What to Do About Multipath and Other Issues

Some potential issues and solutions

If you read the previous pages in this section, it should be clear that acoustic propagation is complicated. If someone tells you they can precisely predict the performance of a sonar system in water, you should be very cautious about purchasing Florida real estate from them. This page will tell you some things to look out for and to try, but the only real way to understand what kind of results you can get is by putting systems in the water and trying them out.

One important item is not strictly a multipath issue. For the same reasons you want to put radio antennas as high as is practical (i.e., better line of sight and fewer ground losses), you should do your best to use ROVL systems when they are as far distant as is practical from the surface of the water or the floor of your body of water. This is especially relevant to the topside unit which is often the receiver or transceiver. You want to operate topside units when they are at least a meter under water, and two or more meters underwater is better.

Operating in man-made pools is usually problematic. Pools often have nicely specular sides and bottoms. Often the sides are parallel to one another, and the bottom is often parallel (or nearly parallel) to the water's surface. Sonar pings reverberate like crazy in a pool. In our testing we have seen pool pings reverberate for up to 30mS. Reverberation is not the main problem with pools (but the long reverberation time betrays the highly reflective quality of the pool enclosure) -- the difficulty lies in getting the system components at least one ping length away from walls and floors.

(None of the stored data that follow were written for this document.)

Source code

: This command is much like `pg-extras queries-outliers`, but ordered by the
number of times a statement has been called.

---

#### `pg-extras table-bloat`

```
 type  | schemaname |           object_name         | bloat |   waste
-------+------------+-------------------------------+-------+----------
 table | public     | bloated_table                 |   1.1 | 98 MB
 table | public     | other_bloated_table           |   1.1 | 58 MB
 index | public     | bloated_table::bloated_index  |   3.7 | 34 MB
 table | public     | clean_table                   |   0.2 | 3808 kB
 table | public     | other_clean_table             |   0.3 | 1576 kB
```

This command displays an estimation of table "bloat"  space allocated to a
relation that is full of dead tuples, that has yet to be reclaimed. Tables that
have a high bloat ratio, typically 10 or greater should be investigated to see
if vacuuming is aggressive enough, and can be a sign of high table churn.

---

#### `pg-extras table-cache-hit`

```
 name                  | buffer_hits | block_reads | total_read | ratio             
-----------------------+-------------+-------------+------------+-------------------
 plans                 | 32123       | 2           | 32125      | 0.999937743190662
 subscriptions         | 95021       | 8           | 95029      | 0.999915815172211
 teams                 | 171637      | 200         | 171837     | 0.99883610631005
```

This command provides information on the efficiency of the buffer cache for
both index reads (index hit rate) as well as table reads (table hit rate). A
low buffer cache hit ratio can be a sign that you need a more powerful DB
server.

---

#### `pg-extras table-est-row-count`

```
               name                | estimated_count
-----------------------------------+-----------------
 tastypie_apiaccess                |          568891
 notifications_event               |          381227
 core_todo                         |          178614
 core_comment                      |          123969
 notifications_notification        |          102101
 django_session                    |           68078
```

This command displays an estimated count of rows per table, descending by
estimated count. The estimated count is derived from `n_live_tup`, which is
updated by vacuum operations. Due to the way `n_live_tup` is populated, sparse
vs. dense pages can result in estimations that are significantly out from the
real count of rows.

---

It's easy to drop a receiver over the side of a boat when operating the system. Be sure to drop the receiver far enough to clear the boat hull by a ping length or more, or you may see errors in position estimates. Dropping off the side of a wharf may lead to similar issues, in which case the receiver should be positioned away from the wharf by a ping length or more. Think about the operating geometry and the Pythagorean Theorem, as in the figure below:

Submerged vegetation is difficult to penetrate with sonar. We have found that 10 meters of Eurasian milfoil can completely absorb a signal that can otherwise be easily heard 300 meters away. There's no good solution to problematic vegetation.

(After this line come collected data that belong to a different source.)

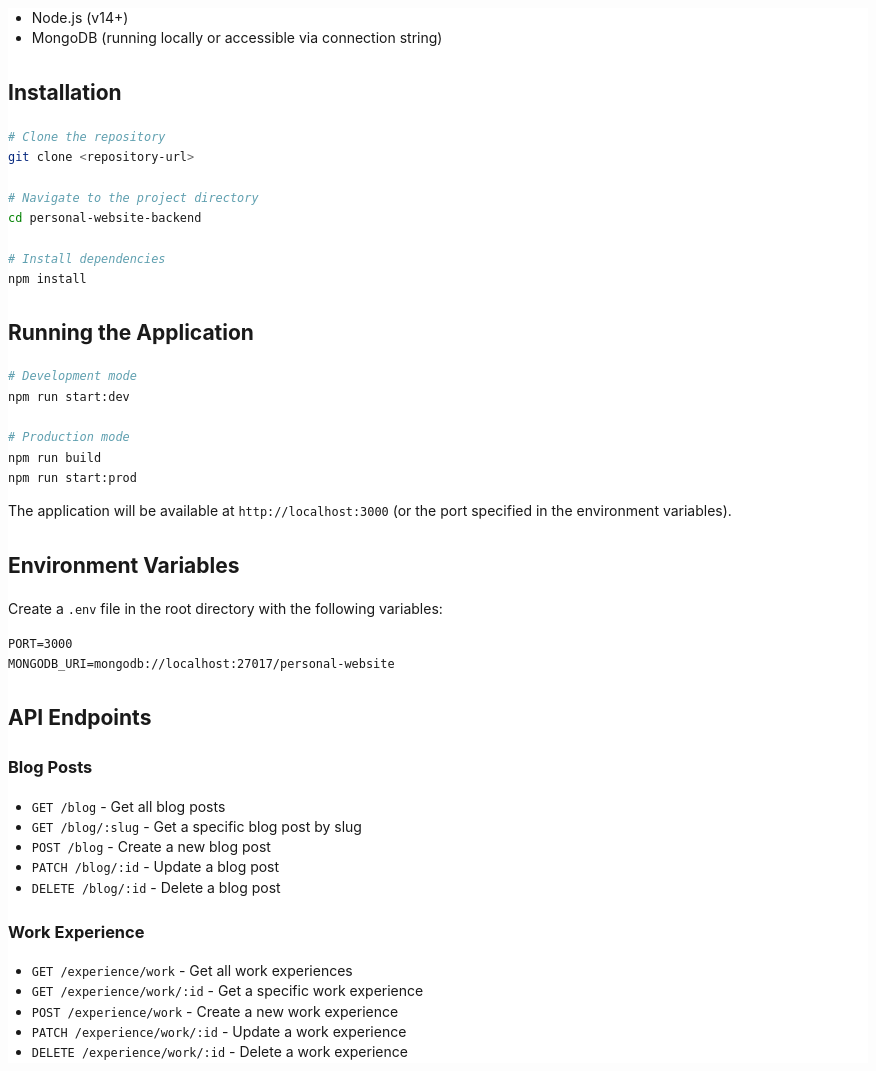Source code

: - Node.js (v14+)
- MongoDB (running locally or accessible via connection string)

## Installation

```bash
# Clone the repository
git clone <repository-url>

# Navigate to the project directory
cd personal-website-backend

# Install dependencies
npm install
```

## Running the Application

```bash
# Development mode
npm run start:dev

# Production mode
npm run build
npm run start:prod
```

The application will be available at `http://localhost:3000` (or the port specified in the environment variables).

## Environment Variables

Create a `.env` file in the root directory with the following variables:

```
PORT=3000
MONGODB_URI=mongodb://localhost:27017/personal-website
```

## API Endpoints

### Blog Posts

- `GET /blog` - Get all blog posts
- `GET /blog/:slug` - Get a specific blog post by slug
- `POST /blog` - Create a new blog post
- `PATCH /blog/:id` - Update a blog post
- `DELETE /blog/:id` - Delete a blog post

### Work Experience

- `GET /experience/work` - Get all work experiences
- `GET /experience/work/:id` - Get a specific work experience
- `POST /experience/work` - Create a new work experience
- `PATCH /experience/work/:id` - Update a work experience
- `DELETE /experience/work/:id` - Delete a work experience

Stretches of shallow water (e.g., 1-2 meters deep) between the transmitter and receiver may cause the sonar signal to deform, making it seem like the signal is coming from the wrong direction. Underwater ridges that reach up near the surface can cause sonar system to diffract and dissipate as the sound flows over the ridge.

Flow noise may also be a problem with AUV/ROV-mounted Receivers, Transceivers, or Mk III Transponders. If there is turbulence around the transducer housing or AUV/ROV components, or if the thrusters are very loud, the ping signal may be washed out. A symptom of this is the ROVL working fine when the vehicle is stationary, but becomes more erratic as the vehicle speed increases. Note that this may also be a sign of electrical leakage from the thrusters as is described here. Note also that flow noise and electrical noise is rarely an issue with Mk II Transmitters mounted on the AUV/ROV.